The real reason these people gained the weight back:

“Unfortunately, many contestants are unable to find or afford adequate ongoing support with exercise doctors, psychologists, sleep specialists, and trainers — and that’s something we all need to work hard to change”

This gives you an idea of what the contestants have access to on a show like The Biggest Loser. In conjunction with an inordinate amount of money and fame as incentivization. Have we not seen the lengths people will go to for these things? Just watch what happens when people get on the jumbotron.

kid goes crazy jumbotron gif

Here is the money quote:

“But he had started a new career giving motivational speeches as the biggest loser ever, and for the next four years, he managed to keep his weight below 255 pounds by exercising two to three hours a day. But two years ago, he went back to his job as a surveyor, and the pounds started coming back.”

The issue with The Biggest Loser is the issue with 99% of losing weight approaches: they aren’t sustainable. They don’t address root cause. Any of us can be put on a ranch, removed from society, removed from all our normal habits, given trainers, sleep specialists, a carrot of more money than we’ve ever seen, be put around only like minded people, and we’d lose weight. Do that for any behavior, and your behavior will change. But that doesn’t translate when you get back to society, back to your normal job, back to your normal routine.

I’ve seen people who lose weight one week per year…when they go on vacation. Seriously. Like a one week vacation. Come back and it’s obvious the person has lost weight. Within one week back though, bam, weight is back. Environment dictates our behavior in ways we don’t appreciate or want to acknowledge.

Said another way, if we kept these people on the ranch for the past six years, would they have gained the weight back like this? No. Then why are we so concerned with metabolic adaptation?

We should be concerned with this:

“What people don’t understand is that a treat is like a drug,” said Ms. Egbert, who went from 263 pounds to just under 176 on the show, and now weighs between 152 and 157. “Two treats can turn into a binge over a three-day period. That is what I struggle with.”

And this (note below is a different person):

“His slow metabolism is part of the problem, and so are his food cravings. He opens a bag of chips, thinking he will have just a few. “I’d eat five bites. Then I’d black out and eat the whole bag of chips and say, ‘What did I do?’”
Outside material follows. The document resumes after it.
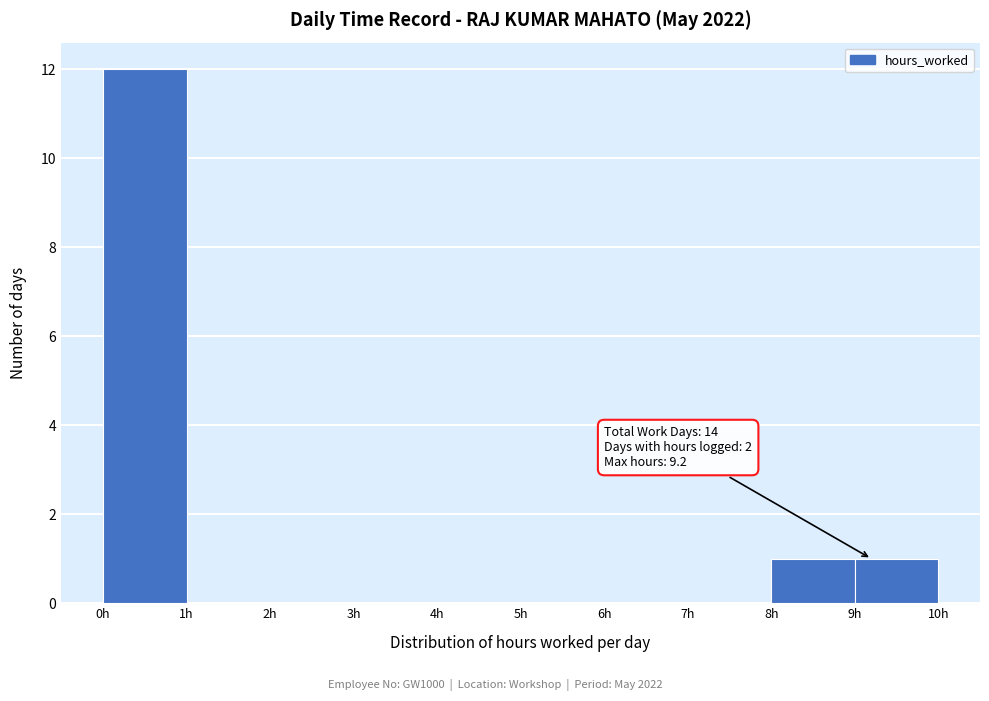

Which range on the x-axis has the tallest bar?

0 to 1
Is metabolic adaptation the problem, or is it the fact a person blacks out eating chips? Not when the Old Fashioneds are just too good, but chips. Whatever is causing that is what needs to be worried about.

Personally, I can eat Pringles forever. They don’t make me full, I love salt, anybody who sees me eat them will comment because I start trying to put as many as possible in my mouth at the same time. It’s like my mouth becomes a Dyson vacuum specifically constructed for the Pringle shape. You know what I don’t buy? Pringles. I have them maybe once a year, always at an event. Like a Super Bowl party. Everybody has something, or multiple things like this. Why do I not buy Pringles, why does Ms. Egbert not binge like she used to but black-out-chip-man does, why does someone else not buy Oreos, not buy loaves of bread, but this person still buys chips? Address this and metabolism becomes background noise.
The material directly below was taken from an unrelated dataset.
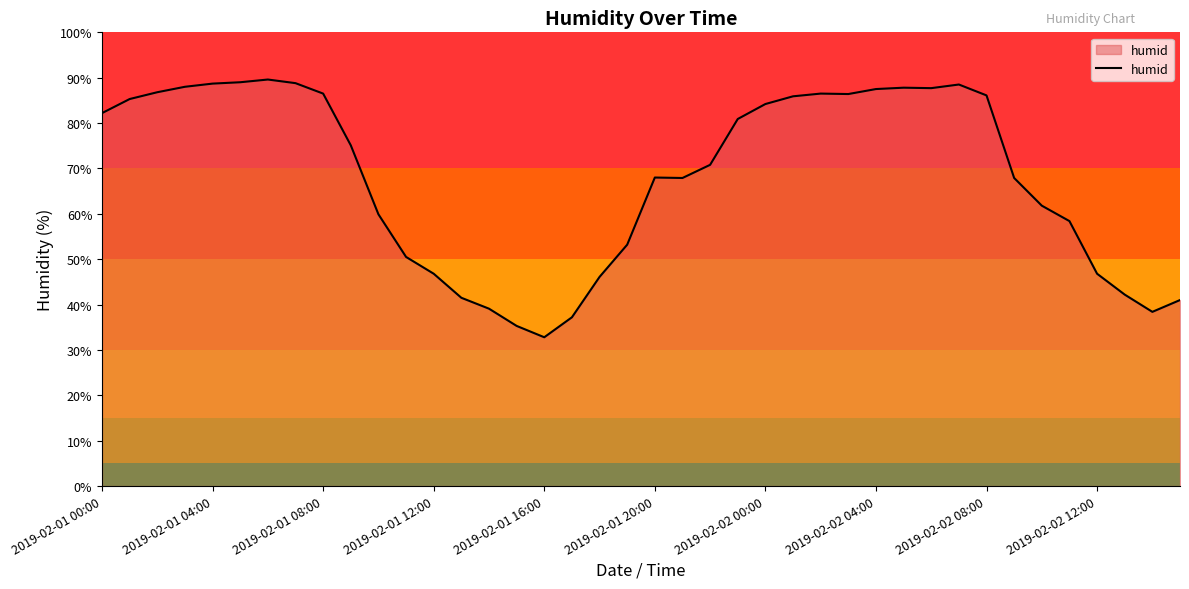

What is the minimum value shown in the chart?

32.8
Because when you get off the ranch and come back to your life, whether it’s the frustration of a never getting promoted job, sadness from being lonely, a spouse which buys junk food when you are trying to stop consuming it, living in an area you don’t want to be, living in Texas where you can’t go five feet without seeing a steakhouse, mexican restaurant and fast food place, depression from having no friends, having friends but they’re all obese, the Krispy Kreme which is within walking distance who knows your order before you say it, those things haven’t changed. You can either take the convenient excuse and blame the metabolism you have no control over, which comprises 12.7% of your problem, or you can get to work on the other 87.3%.